Secondly. The vain, outward, showy, and changeful members of this world's society, whose idol is not in the invisible mind, or its fallen yet stately grandeur, but in the visible world, that is, in the fellowship and friendship and approbation of human society; who are political with the politicians of this world's kingdoms, delighting in its courtly flatteries, ambitious of its placeș, vain of its distinctions, proud of its ornaments, and, in one word, satisfied with the sufficiency of its

portion; which is an inferior sphere of man to the former: for in that we commune with thoughts and ideas, and desires, which have no outward similitude or form, but exist in the spirit, and for the spirit, and out of which heretofore was constructed the temple of contemplation, and meditation, and other Sabbath occupations, where the soul once did see and feel the present Word and Spirit of God, but where now she findeth only Satan and his angels to be present, until she be redeemed and ransomed into the bright hope and opening possession of her unfallen blessedness.
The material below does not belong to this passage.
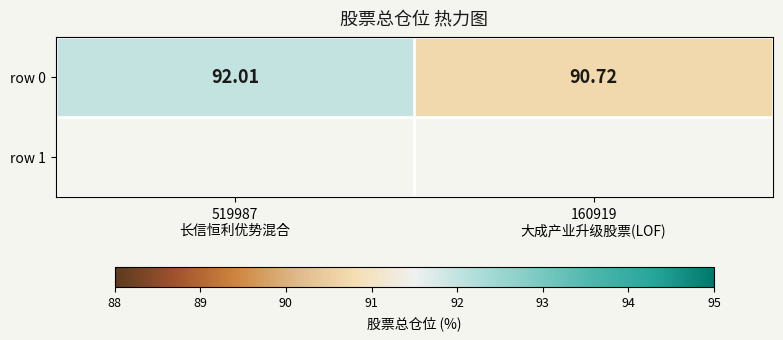

Reading left to right, transcribe all the data shown in this chart.

92.0	90.7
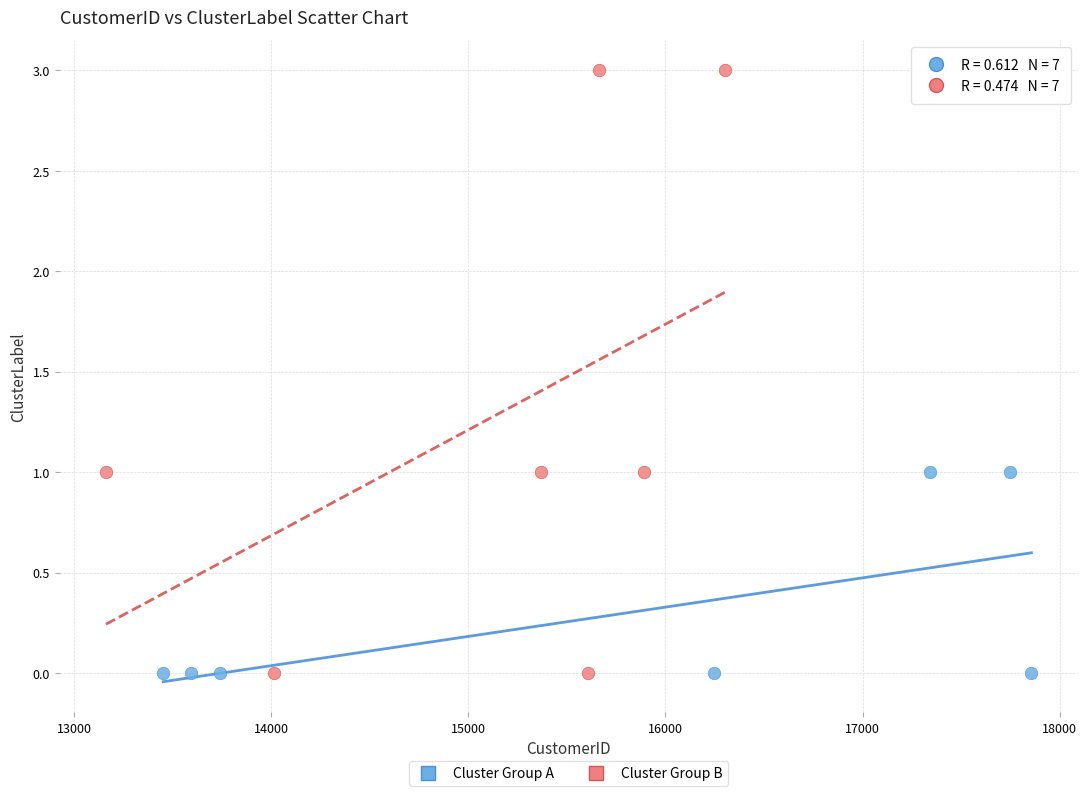

Which series contains the highest Y value?

Cluster Group B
Whereas this second class of natural men be content with just so many of those thoughts and ideas of the mind as can be realized in human life, and made visible in human society, which are so few, so coarse, and little equal to the dignity of human nature, that the sages and philosophers, and poets and moralists, of all ages and countries, have rather retired from their degradation than courted their possession: but, alas! they are the heaven of the multitude, who know no higher philosophy than usefulness and comfort; no diviner law than expediency and advantage; no finer strain of poetry than the description of the tossing passions or gentle affections of the mind, of the rugged, or sublime, or beautiful forms of nature; who know no deeper morality than prudence and convenience, so that to them the coarse machine of human life, with all its confusion, suffering, disease, and death, this threescore-and-ten years' lease of existence, this daily, hourly, uncertainty of being is enough-base spirits!-is enough to content that soul which was made in the image of God, and, as it were, the mirror of his various excellency. These worldly spirits cannot arise into the Divine purities of the

spiritual life revealed in the Gospel, cannot comprehend the holiness, the righteousness, and the goodness of the law of God; nor receive the light and liberty, and wisdom and knowledge, of the Gospel of Christ; nor admire the love and peace, and joy and forgiveness, and meekness of the Holy Ghost; nor can they forsake the worldly kingdom, for the kingdom to come; nor be content as pilgrims and strangers to wait for their citizenship from heaven and this spirit of worldly society cannot enter into the mystery of the communion of saints, and fellowship of the holy catholic church; neither, when these mysteries are propounded to them, do they utterly reject them as the former; but because human society, which they admire as their heaven, containeth a somewhat rude resemblance of that heavenly society which we present to them, they do give us ear, but not being able to enter into the sublimity and purity of our doctrine, from their cleaving to the worldly spirit, they debase the doctrine to the measure of their own capacity, stand with it so long as it will stand with them, and go with it so far as it will go with them. But when persecution ariseth on account of the faith; that is, when it requireth of them any sacrifice of that worldly society wherein they have their pleasure; then straightway they are offended and fall away, because they had no root in themselves, neither were rooted in the great vine of spiritual life, but were branches of that corrupt tree which bringeth forth corrupt fruit-that vine of the earth to whose root the axe is ready to be applied, and whose clusters are now ripe for the wine-press of Almighty God.